Task goal
Each line of the data that includes "tail" must be copied.

Items from a data source

══════════════════════════════

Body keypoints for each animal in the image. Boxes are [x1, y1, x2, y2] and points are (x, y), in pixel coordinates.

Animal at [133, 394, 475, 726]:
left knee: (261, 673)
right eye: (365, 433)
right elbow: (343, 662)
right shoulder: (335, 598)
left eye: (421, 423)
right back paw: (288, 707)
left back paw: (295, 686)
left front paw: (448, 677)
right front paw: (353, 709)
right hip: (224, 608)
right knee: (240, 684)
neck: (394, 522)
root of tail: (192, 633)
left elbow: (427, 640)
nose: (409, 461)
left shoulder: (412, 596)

══════════════════════════════

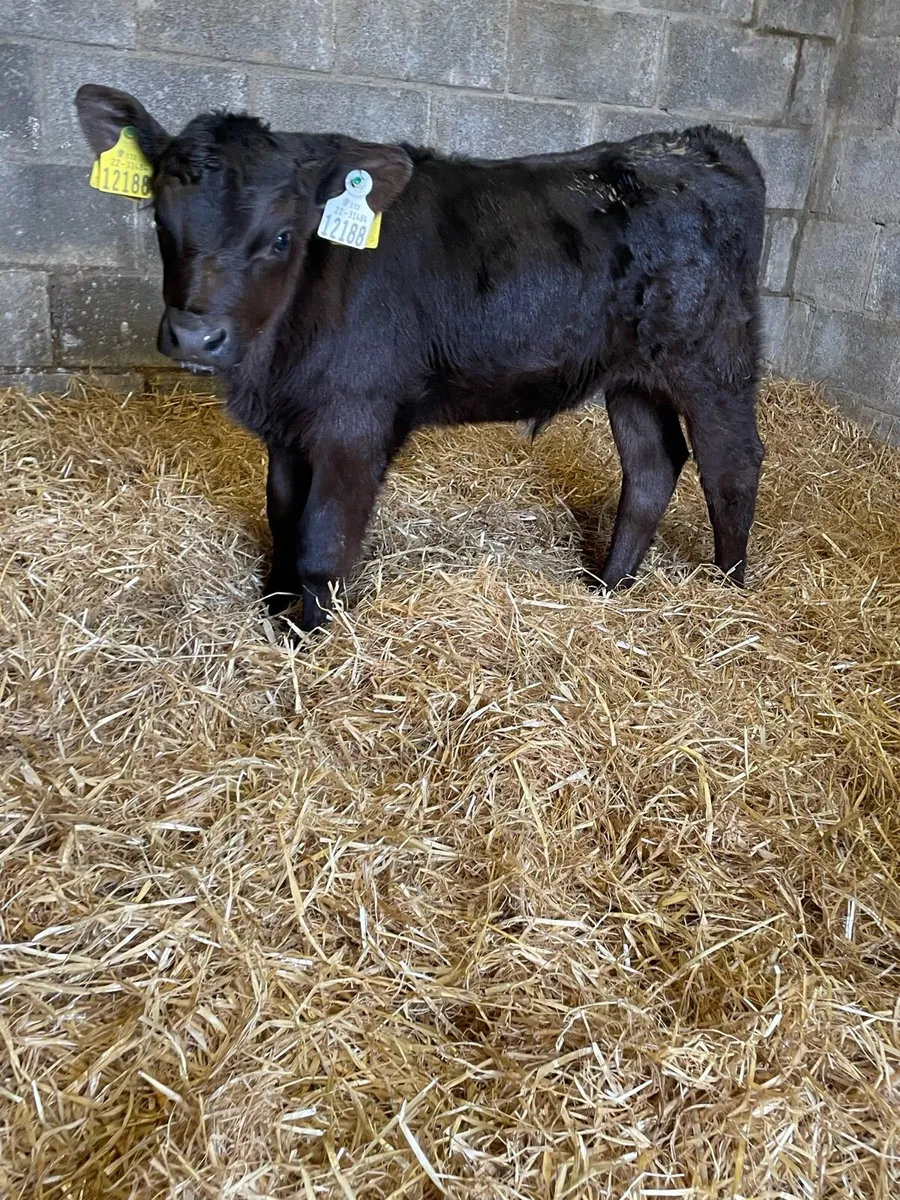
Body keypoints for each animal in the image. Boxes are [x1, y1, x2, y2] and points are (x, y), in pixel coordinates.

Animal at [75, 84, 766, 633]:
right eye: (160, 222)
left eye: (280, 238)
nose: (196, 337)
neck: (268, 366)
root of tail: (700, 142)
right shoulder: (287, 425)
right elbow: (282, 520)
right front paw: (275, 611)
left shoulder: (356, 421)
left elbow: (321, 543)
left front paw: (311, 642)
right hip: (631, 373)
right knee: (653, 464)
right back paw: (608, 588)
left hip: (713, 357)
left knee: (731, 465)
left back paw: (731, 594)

══════════════════════════════

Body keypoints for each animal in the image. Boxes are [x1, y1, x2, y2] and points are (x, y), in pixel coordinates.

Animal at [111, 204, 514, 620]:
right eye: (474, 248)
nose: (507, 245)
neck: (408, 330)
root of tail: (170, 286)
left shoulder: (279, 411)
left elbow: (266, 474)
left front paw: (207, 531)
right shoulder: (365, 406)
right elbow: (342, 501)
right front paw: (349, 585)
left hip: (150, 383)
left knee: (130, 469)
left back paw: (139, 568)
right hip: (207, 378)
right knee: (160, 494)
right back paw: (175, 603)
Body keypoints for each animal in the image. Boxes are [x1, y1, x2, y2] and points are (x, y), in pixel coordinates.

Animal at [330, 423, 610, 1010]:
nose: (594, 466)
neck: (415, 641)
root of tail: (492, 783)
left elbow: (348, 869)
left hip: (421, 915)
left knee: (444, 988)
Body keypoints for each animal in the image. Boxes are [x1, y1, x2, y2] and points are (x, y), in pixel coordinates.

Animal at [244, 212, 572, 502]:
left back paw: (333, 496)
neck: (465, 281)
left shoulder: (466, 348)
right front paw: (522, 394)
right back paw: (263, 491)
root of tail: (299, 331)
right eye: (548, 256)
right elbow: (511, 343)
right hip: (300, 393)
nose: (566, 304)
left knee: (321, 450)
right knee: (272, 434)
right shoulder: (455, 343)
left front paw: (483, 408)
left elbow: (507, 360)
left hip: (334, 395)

══════════════════════════════

Answer to this task
root of tail: (192, 633)
root of tail: (700, 142)
root of tail: (170, 286)
root of tail: (492, 783)
root of tail: (299, 331)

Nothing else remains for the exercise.